0x06 variable backtracking and stain analysis

1. Variable backtracking

To find the parameters (traceSymbol) of all dangerous sink points, all basic blocks connected to the current Block will be traced forward as follows:

Loop through all the entry edges of the current base block, look for the unpurified traceSymbol and find the name of traceSymbol in the DataFlow attribute of the base block.
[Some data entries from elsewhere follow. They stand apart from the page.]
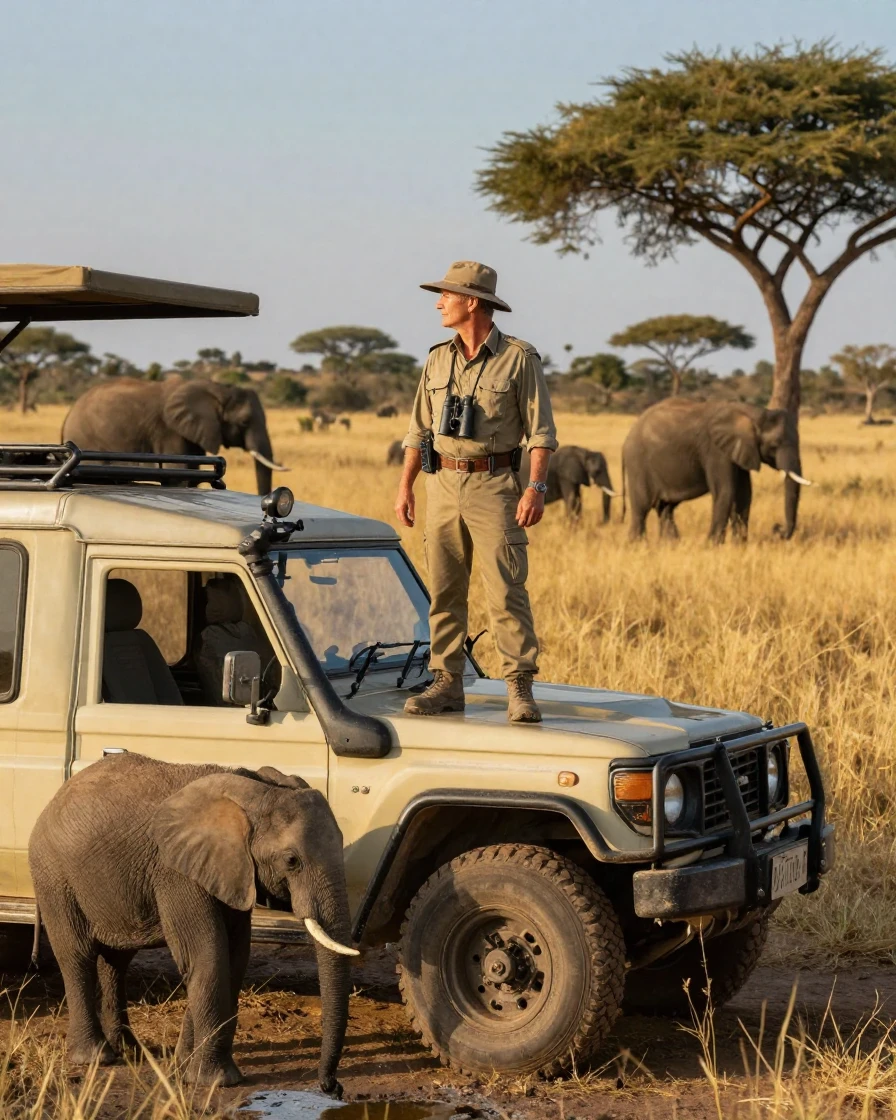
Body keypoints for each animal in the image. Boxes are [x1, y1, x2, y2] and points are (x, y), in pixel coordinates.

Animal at [28, 753, 357, 1093]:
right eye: (292, 861)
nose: (332, 1087)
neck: (257, 792)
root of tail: (54, 800)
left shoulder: (230, 871)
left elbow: (234, 959)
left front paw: (184, 1064)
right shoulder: (176, 872)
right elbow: (209, 955)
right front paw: (217, 1081)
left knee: (116, 962)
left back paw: (131, 1052)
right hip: (53, 875)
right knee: (77, 957)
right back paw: (95, 1058)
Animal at [622, 398, 811, 542]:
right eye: (774, 445)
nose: (777, 529)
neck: (752, 412)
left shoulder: (739, 450)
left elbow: (744, 494)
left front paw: (739, 545)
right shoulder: (715, 450)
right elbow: (725, 491)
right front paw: (712, 546)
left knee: (666, 510)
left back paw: (670, 545)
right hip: (638, 464)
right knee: (641, 509)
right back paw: (638, 546)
Once found, it is replaced with the mapped symbol, and all the cleansing and coding information of the symbol is copied. Then, tracking will be carried out at all the entrances.

* *, the results on different paths on CFG will be returned.

The algorithm stops when traceSymbol maps to a static object of a static string, number, and other type, or when the current basic block has no entry edge. If traceSymbol is a variable or array, check to see if it is in a super-global array.

2. Stain analysis

Stain analysis begins in the process of interprocedural analysis processing built-in and user-defined functions. If a sensitive function call is encountered during program analysis, a dangerous parameter node is obtained by backtracking or from the context, and stain analysis is started. Generally speaking, it is to judge whether dangerous parameters may lead to vulnerabilities. The stain analysis is implemented in the code TaintAnalyser. After obtaining the dangerous parameters, the specific steps are as follows:

First, look for the assignment of dangerous parameters in the current base block and see if there is a user input source in the right node of the DataFlow, such as a super-global array such as $_ GET $_ POST. Plug-in classes with different types of vulnerabilities are used to determine whether these nodes are secure.

If the source is not found in the current basic block, then enter the process of multi-basic inter-block analysis in this document. First, get all the precursor basic blocks of the current base block, where the precursor base blocks contain parallel structures (if-else if-else), or non-parallel structures (ordinary statements). The hazard variable analysis is carried out, and if there is no precursor node in the basic block of the current loop, the analysis algorithm ends.

If no vulnerabilities are found in the basic inter-block analysis, then perform a * inter-file analysis. Make a decision by traversing the include file summaries before loading the current base block.

If a vulnerability occurs in the above steps, enter the vulnerability reporting module. Otherwise, the system continues with the code analysis.

Current effect of 0x07

We did a testable scan of simple-log_v1.3.12 and the results are as follows:

Total: 76 XSS: 3 SQLI: 62 INCLUDE: 5 FILE: 3 FILEAFFECT: 1

Test code are some obvious loopholes, and did not use the MVC framework, what character truncation eat escape characters this, the current technology really can not support, but also can sweep out some. From the point of view of the testing process, bug emerges one after another, mainly because in the early implementation, many syntax structures and test cases are not taken into account, and the algorithms are almost recursive, so it is easy to cause Apache to kneel.

So the current code is really only an experiment, the robustness of the code requires countless refactorings and a large number of tests to achieve, the author does not have much time to maintain.

At this point, I believe that everyone on the "PHP automation white box audit technology introduction and implementation" have a deeper understanding, might as well to actual operation of it! Here is the website, more related content can enter the relevant channels to inquire, follow us, continue to learn!

Welcome to subscribe "Shulou Technology Information " to get latest news, interesting things and hot topics in the IT industry, and controls the hottest and latest Internet news, technology news and IT industry trends.

*The comments in the above article only represent the author's personal views and do not represent the views and positions of this website. If you have more insights, please feel free to contribute and share.